A Argentina precisa recompor suas reservas internacionais, e, para isso, procura atrair os dólares de grandes investidores internacionais.
Nesse sentido, o governo celebrou a renovação até 2026 dos swaps cambiais com a China – um acordo que deve reforçar as reservas em até US$ 5 bilhões.
Também hoje, o Fundo Monetário Internacional aprovou a revisão do programa de apoio ao país e vai liberar US$ 800 milhões. A equipe econômica de Milei negocia um novo plano com o FMI, buscando reforçar o caixa em moeda forte.
O país não dispõe de dólares para dar fim aos controles cambiais. Na tentativa de fortalecer os superávits comerciais, o governo vem mantendo o câmbio oficial artificialmente valorizado.
“Sem dúvida, falando sobre a economia, foi o melhor dia até aqui para Milei,” disse à Reuters o analista argentino Christian Buteler, comentando a vitória no Senado. “O governo mostrou que consegue governar, mesmo tendo chegado ao poder em uma situação de minoria. Isso é algo positivo.”
A Lei de Bases contou com o apoio de dez governadores da coalizão Juntos por El Cambio, do ex-presidente Mauricio Macri.

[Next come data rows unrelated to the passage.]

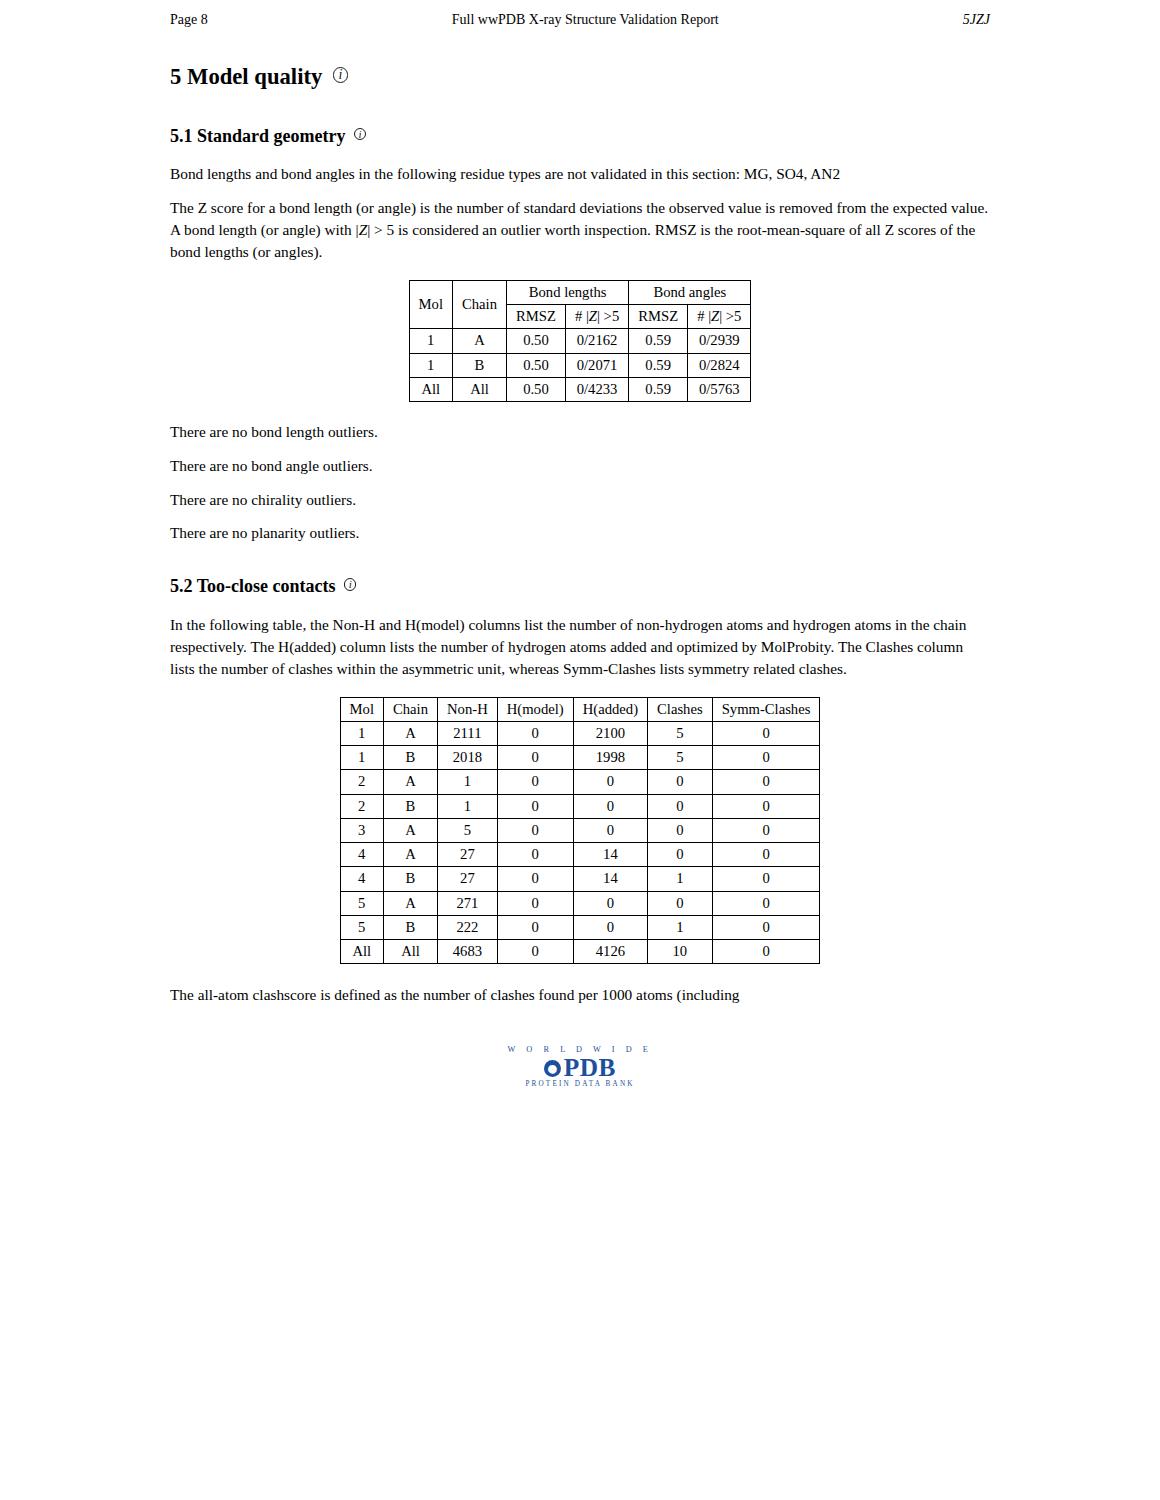Page 8
Full wwPDB X-ray Structure Validation Report
5JZJ
5 Model quality i
5.1 Standard geometry i
Bond lengths and bond angles in the following residue types are not validated in this section: MG, SO4, AN2
The Z score for a bond length (or angle) is the number of standard deviations the observed value is removed from the expected value. A bond length (or angle) with |Z| > 5 is considered an outlier worth inspection. RMSZ is the root-mean-square of all Z scores of the bond lengths (or angles).
| Mol | Chain | Bond lengths | Bond angles |
| --- | --- | --- | --- |
| RMSZ | # / Z / >5 | RMSZ | # / Z / >5 |
| 1 | A | 0.50 | 0/2162 | 0.59 | 0/2939 |
| 1 | B | 0.50 | 0/2071 | 0.59 | 0/2824 |
| All | All | 0.50 | 0/4233 | 0.59 | 0/5763 |
There are no bond length outliers.
There are no bond angle outliers.
There are no chirality outliers.
There are no planarity outliers.
5.2 Too-close contacts i
In the following table, the Non-H and H(model) columns list the number of non-hydrogen atoms and hydrogen atoms in the chain respectively. The H(added) column lists the number of hydrogen atoms added and optimized by MolProbity. The Clashes column lists the number of clashes within the asymmetric unit, whereas Symm-Clashes lists symmetry related clashes.
| Mol | Chain | Non-H | H(model) | H(added) | Clashes | Symm-Clashes |
| --- | --- | --- | --- | --- | --- | --- |
| 1 | A | 2111 | 0 | 2100 | 5 | 0 |
| 1 | B | 2018 | 0 | 1998 | 5 | 0 |
| 2 | A | 1 | 0 | 0 | 0 | 0 |
| 2 | B | 1 | 0 | 0 | 0 | 0 |
| 3 | A | 5 | 0 | 0 | 0 | 0 |
| 4 | A | 27 | 0 | 14 | 0 | 0 |
| 4 | B | 27 | 0 | 14 | 1 | 0 |
| 5 | A | 271 | 0 | 0 | 0 | 0 |
| 5 | B | 222 | 0 | 0 | 1 | 0 |
| All | All | 4683 | 0 | 4126 | 10 | 0 |
The all-atom clashscore is defined as the number of clashes found per 1000 atoms (including
W O R L D W I D E
●PDB
PROTEIN DATA BANK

“Precisamos dar um sinal claro para os mercados, para o mundo e para os argentinos de que nosso país está dando passos em direção ao equilíbrio fiscal, de que apoia o investimento privado e que vai modernizar as leis trabalhistas,” afirmam os governadores em uma nota conjunta.
Ainda segundo os governadores, uma “diluição (do projeto) pode afetar não apenas as finanças federais, como também as das províncias”.
Em outra notícia positiva, a inflação continua em trajetória de queda.
O índice divulgado hoje mostrou uma variação mensal de 4,2% em maio – um número ainda extremamente elevado, mas o menor desde janeiro de 2022.
Desde o início do ano, a alta de preços ficou em 71,9%. No acumulado de 12 meses, o índice sobe 276,4%.
Não se confirmaram, até o momento, as previsões de que o país voltaria aos dias de hiperinflação.
O resfriamento no ritmo de reajustes de preços deve-se em parte ao controle dos gastos públicos, o que conteve a espiral de retroalimentação inflacionária. Em termos reais, as despesas primárias caíram 29% nos 4 primeiros meses do ano.
A Argentina voltou a ter superávits fiscais – e nominais, não apenas primários –, mas boa parte do resultado se deve à não correção automática de benefícios previdenciários e salários do funcionalismo, que sofreram uma corrosão em, em termos reais, desde o início do governo Milei. Também houve um congelamento de obras públicas.
A terapia de choque da ‘motosserra Milei’ provocou também uma forte desaceleração na atividade econômica. O PIB deverá sofrer um recuo de 5% em 2024.
Ainda assim, Milei mantém índices relativamente elevados de popularidade, com aprovação de aproximadamente metade dos eleitores. (Em novembro, foi eleito com 55% dos votos.)
Os mais ricos, com poupança dolarizada, são favoráveis às reformas de abertura, enquanto a base da pirâmide social vem sendo favorecida com a queda da inflação e o pagamento de benefícios sociais – que, ao contrário de parte das aposentadorias, vêm sendo reajustados periodicamente.